Snider tried to find J.D. at the highway exit where Luther asked to be picked up so that J.D. would know where to look for his friend. But the boy wasn’t there yet. That’s when she went to a telephone booth and called Richardson.

“I think he’s going to the grave,” she said.

“You think he’s goin’ to move the body?” Richardson asked.

“At least, you know, bury it better or somethin,’ ” she replied.

“Okay,” Richardson said, “just go ahead and tell me why you think that.”

Snider realized that she had all but conceded that she knew Luther had buried Elder. The fact was, that morning he told her he wanted to place rocks on the grave to keep animals from digging up the body. But how could she explain without becoming a witness against Tom? “Well, I just do,” she told Richardson. “I mean, I can’t tell ya why. I don’t know why, I just.. I just do.”

Luther was real angry, she said. “He’s tired of you jackin’ him around. He says that if somebody was to take and, uh, kill your wife and family, it’d teach you a lesson.”

There was a pause, then Richardson asked what sort of weapons he was carrying. Nothing that she knew of, Debrah responded, but he might stop at the Eerebouts, and they probably had guns.

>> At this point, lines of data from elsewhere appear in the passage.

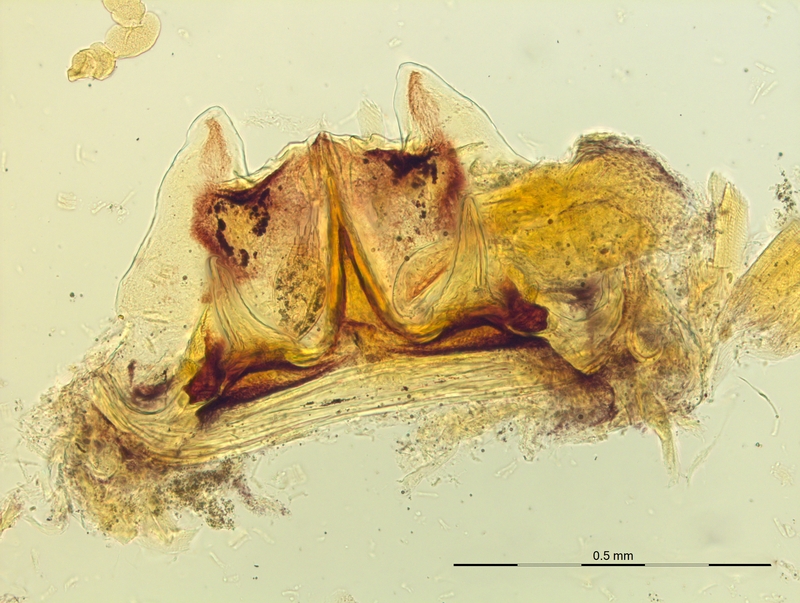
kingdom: Animalia
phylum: Arthropoda
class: Diplopoda
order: Chordeumatida
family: Craspedosomatidae
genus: Craspedosoma
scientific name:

“Do you feel safe?” Richardson asked.

Debrah sighed. Again, she appreciated the detective’s concern. But what did it matter if Tom was gone? “I don’t value my life a whole lot, Mr. Richardson,” she said.

“You think he’s gonna try to kill ya?”

“I don’t.... I don’t know,” Snider replied. She wanted to cry. How could it have come to this, that the man she loved could conceivably want her dead? She didn’t want to believe it. “I don’t think I’m in that much danger, but this man’s real paranoid.”

“What do you think he’s gonna do if a cop stops him?” Richardson asked.

“If he has somethin’, he would kill ’em.”

“You think he’d kill ’em?”

“Absolutely.”

“Without a doubt?”

“Without a doubt.... ’Cause he hates cops.”

“Do you think he buried her up there?” Richardson asked.

“I don’t know if he buried her at all,” she lied, but she was damned if she’d be a witness against Tom. “You know, I don’t know if he did this. I think it’s a possibility.”

“Do you think he’s capable of killin’ her?”

She paused. In this case, the truth could not be used against Luther in court, but it might help Richardson. “Yeah, I do,” she said. “I think he’s capable of killin’ her.”

“Why is he makin’ these threats against my family?” Richardson asked. “Why is he so stuck on me?”